A Toyota made in Indiana is good for America.
Today Scott, John and I were interviewed by Brain, a Tokyo-based creative magazine. It’s hard to miss the irony of an agency dedicated to American manufacturing being approached by an Asian publication, and we had to laugh at the idea of Made blowing up in Japan. But soon after the interview began, the reporter asked us an interesting question: would we ever want to help a Japanese brand that made something in America? Our answer was a resounding YES.

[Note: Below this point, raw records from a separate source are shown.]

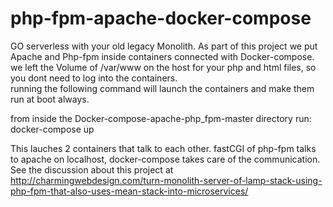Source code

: # php-fpm-apache-docker-compose

GO serverless with your old legacy Monolith. As part of this project we put Apache and Php-fpm inside containers connected with 
Docker-compose.<br />
we left the Volume of /var/www on the host for your php and html files, so you dont need to log into the containers.<br />
running the following command will launch the containers and make them run at boot always.<br />

from inside the Docker-compose-apache-php_fpm-master directory run:<br />
docker-compose up
<br />

This lauches 2 containers that talk to each other. fastCGI of php-fpm talks to apache on localhost, docker-compose takes care of the communication.
<br />
See the discussion about this project at <a href="http://charmingwebdesign.com/turn-monolith-server-of-lamp-stack-using-php-fpm-that-also-uses-mean-stack-into-microservices/">http://charmingwebdesign.com/turn-monolith-server-of-lamp-stack-using-php-fpm-that-also-uses-mean-stack-into-microservices/</a>
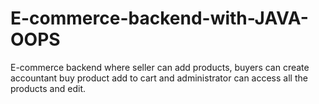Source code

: # E-commerce-backend-with-JAVA-OOPS
E-commerce backend where seller can add products, buyers can create accountant buy product add to cart and administrator can access all the products and edit.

There’s a reason other countries do everything they can to lure manufacturers to their shores. It’s called the multiplier effect (something we referenced in our last blog post). What it means, in short, is that manufacturing jobs generate almost twice as much money for an economy as service jobs. So when a company designs something in one place and manufactures it in another, the latter location gets roughly double the economic boost. In America’s case, it’s usually us designing things, and other countries enjoying the benefits of manufacturing them. But sometimes the reverse is true. My everyday vehicle is a 2003 Toyota Tundra. Though I had no idea when I bought it (in fact, I had no idea until I checked the door frame about 20 minutes ago), my Tundra was built in a factory in Princeton, Indiana. A factory that happens to employ 4,000 workers, all of whom contribute to the local, and national economy.
And, since R&D usually follows manufacturing (innovation of a product is inextricably tied to the making of the product itself), Toyota has established an R&D presence in Erlanger, Kentucky, closer to its US factories. That means jobs for American engineers, too, and a continuum in America’s ability to innovate.
We’re not saying everything in the world should be made here, but so little is, we’d be crazy not to support the things that are. And if Toyota wanted Made to work on the Tundra, hell yes, we’d jump at the chance.